**TASK:** Output the lines below exactly, please, from the first line until the line with "23: (155, 83)", counting both.

**LISTED ENTRIES:**

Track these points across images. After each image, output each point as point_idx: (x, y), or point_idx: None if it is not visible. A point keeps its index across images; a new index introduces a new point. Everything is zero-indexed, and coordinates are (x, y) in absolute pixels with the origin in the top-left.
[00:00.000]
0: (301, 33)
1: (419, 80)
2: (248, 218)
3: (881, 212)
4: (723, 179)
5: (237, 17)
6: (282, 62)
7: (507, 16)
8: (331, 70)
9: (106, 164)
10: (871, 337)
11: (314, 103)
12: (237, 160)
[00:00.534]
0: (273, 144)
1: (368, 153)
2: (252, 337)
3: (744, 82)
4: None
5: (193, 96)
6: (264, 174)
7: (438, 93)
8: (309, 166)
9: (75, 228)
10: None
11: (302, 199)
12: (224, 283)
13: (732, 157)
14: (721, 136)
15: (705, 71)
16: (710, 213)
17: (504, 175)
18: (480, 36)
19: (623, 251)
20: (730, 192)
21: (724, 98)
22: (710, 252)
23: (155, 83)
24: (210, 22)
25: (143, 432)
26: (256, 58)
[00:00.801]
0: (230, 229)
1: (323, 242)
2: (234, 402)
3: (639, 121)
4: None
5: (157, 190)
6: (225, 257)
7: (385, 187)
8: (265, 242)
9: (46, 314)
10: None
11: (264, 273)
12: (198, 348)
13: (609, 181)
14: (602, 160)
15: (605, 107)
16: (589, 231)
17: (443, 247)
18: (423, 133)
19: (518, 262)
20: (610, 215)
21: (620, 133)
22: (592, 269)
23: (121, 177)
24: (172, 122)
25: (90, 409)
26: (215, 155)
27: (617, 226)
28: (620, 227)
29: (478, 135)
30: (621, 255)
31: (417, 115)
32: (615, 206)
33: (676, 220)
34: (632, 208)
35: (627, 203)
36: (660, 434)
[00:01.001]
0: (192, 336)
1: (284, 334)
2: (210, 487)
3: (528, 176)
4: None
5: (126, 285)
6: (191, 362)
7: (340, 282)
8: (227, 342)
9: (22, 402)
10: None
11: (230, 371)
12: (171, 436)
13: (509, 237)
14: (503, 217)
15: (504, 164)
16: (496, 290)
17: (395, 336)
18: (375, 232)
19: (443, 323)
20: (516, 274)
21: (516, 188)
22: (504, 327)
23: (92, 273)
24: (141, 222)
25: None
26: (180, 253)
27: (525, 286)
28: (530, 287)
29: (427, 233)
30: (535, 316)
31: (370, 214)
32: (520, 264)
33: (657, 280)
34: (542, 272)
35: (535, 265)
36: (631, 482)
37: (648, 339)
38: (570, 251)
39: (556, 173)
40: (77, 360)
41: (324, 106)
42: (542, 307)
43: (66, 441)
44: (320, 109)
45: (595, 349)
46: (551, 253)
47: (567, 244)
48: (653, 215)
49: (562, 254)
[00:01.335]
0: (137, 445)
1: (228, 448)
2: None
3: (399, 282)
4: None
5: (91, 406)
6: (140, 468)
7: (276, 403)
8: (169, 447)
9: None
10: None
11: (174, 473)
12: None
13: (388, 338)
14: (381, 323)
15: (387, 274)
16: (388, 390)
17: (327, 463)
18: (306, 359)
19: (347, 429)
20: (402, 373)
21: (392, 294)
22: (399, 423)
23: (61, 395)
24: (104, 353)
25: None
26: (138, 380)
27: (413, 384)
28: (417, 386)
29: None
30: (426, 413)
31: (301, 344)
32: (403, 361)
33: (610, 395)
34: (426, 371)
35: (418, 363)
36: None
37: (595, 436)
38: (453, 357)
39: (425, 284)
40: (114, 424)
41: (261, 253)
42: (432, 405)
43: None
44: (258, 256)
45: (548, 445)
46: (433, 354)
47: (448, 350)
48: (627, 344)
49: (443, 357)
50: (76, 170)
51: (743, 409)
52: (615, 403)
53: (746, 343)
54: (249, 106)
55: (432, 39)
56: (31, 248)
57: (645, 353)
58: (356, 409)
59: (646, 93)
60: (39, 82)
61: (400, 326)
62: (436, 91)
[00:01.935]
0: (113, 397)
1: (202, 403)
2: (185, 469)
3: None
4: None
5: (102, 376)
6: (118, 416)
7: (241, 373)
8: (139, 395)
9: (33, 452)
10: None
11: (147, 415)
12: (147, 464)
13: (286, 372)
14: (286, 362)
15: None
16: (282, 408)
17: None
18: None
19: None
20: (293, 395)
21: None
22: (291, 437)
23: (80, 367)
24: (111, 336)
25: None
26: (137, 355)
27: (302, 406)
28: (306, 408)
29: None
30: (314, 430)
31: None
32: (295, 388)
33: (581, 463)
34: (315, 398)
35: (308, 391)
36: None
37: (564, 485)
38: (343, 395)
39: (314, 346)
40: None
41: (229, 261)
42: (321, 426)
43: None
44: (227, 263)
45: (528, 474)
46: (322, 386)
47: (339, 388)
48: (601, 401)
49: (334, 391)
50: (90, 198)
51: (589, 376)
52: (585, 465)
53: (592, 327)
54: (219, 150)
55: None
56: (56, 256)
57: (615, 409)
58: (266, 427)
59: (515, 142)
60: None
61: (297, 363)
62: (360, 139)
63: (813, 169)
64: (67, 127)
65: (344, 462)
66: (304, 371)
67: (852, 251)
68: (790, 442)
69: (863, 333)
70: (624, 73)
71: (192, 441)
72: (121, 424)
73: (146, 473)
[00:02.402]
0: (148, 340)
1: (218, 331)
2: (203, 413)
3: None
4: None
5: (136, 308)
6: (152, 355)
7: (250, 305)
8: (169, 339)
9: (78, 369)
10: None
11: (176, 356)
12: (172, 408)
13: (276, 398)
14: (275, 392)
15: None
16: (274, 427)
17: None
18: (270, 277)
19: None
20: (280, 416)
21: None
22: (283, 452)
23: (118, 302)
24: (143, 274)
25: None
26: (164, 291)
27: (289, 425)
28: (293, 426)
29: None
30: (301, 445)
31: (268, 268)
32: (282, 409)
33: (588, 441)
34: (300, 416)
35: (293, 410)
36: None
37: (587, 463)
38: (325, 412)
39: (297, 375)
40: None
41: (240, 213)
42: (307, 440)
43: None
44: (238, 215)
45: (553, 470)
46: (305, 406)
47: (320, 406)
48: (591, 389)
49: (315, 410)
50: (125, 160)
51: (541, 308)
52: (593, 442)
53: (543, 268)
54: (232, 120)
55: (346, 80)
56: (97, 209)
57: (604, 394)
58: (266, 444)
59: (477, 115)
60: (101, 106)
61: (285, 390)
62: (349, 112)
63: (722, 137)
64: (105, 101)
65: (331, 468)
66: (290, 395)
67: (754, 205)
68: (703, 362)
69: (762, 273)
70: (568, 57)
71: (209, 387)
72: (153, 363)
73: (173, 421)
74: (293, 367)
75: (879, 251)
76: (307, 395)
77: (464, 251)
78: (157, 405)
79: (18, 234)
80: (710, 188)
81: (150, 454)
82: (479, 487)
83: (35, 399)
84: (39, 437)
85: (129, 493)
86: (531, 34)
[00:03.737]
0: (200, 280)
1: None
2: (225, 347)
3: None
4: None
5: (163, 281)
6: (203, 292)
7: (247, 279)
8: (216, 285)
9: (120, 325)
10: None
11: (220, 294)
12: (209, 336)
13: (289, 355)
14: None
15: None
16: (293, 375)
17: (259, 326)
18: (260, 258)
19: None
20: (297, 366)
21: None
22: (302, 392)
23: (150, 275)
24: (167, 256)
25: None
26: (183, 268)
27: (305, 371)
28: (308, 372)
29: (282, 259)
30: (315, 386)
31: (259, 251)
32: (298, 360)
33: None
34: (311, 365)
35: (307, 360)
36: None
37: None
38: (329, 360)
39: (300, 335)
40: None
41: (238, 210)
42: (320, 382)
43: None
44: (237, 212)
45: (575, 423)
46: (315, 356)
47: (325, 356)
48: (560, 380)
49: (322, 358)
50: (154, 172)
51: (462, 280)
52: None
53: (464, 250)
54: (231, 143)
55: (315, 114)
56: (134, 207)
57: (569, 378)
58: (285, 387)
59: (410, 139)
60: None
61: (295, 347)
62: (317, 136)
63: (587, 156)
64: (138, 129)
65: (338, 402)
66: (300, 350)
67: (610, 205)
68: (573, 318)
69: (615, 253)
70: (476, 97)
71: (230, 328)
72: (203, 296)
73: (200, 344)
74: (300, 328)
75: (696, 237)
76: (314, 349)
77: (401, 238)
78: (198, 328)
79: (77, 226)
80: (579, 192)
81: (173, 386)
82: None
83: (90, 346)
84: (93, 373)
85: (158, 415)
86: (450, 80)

**EXERCISE SOLUTION:**
Track these points across images. After each image, output each point as point_idx: (x, y), or point_idx: None if it is not visible. A point keeps its index across images; a new index introduces a new point. Everything is zero-indexed, and coordinates are (x, y) in absolute pixels with the origin in the top-left.
[00:00.000]
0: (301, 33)
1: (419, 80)
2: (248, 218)
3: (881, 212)
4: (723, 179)
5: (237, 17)
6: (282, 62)
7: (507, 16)
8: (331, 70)
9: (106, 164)
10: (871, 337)
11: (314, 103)
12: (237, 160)
[00:00.534]
0: (273, 144)
1: (368, 153)
2: (252, 337)
3: (744, 82)
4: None
5: (193, 96)
6: (264, 174)
7: (438, 93)
8: (309, 166)
9: (75, 228)
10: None
11: (302, 199)
12: (224, 283)
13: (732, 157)
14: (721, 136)
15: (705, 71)
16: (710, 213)
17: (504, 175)
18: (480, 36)
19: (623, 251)
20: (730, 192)
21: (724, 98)
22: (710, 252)
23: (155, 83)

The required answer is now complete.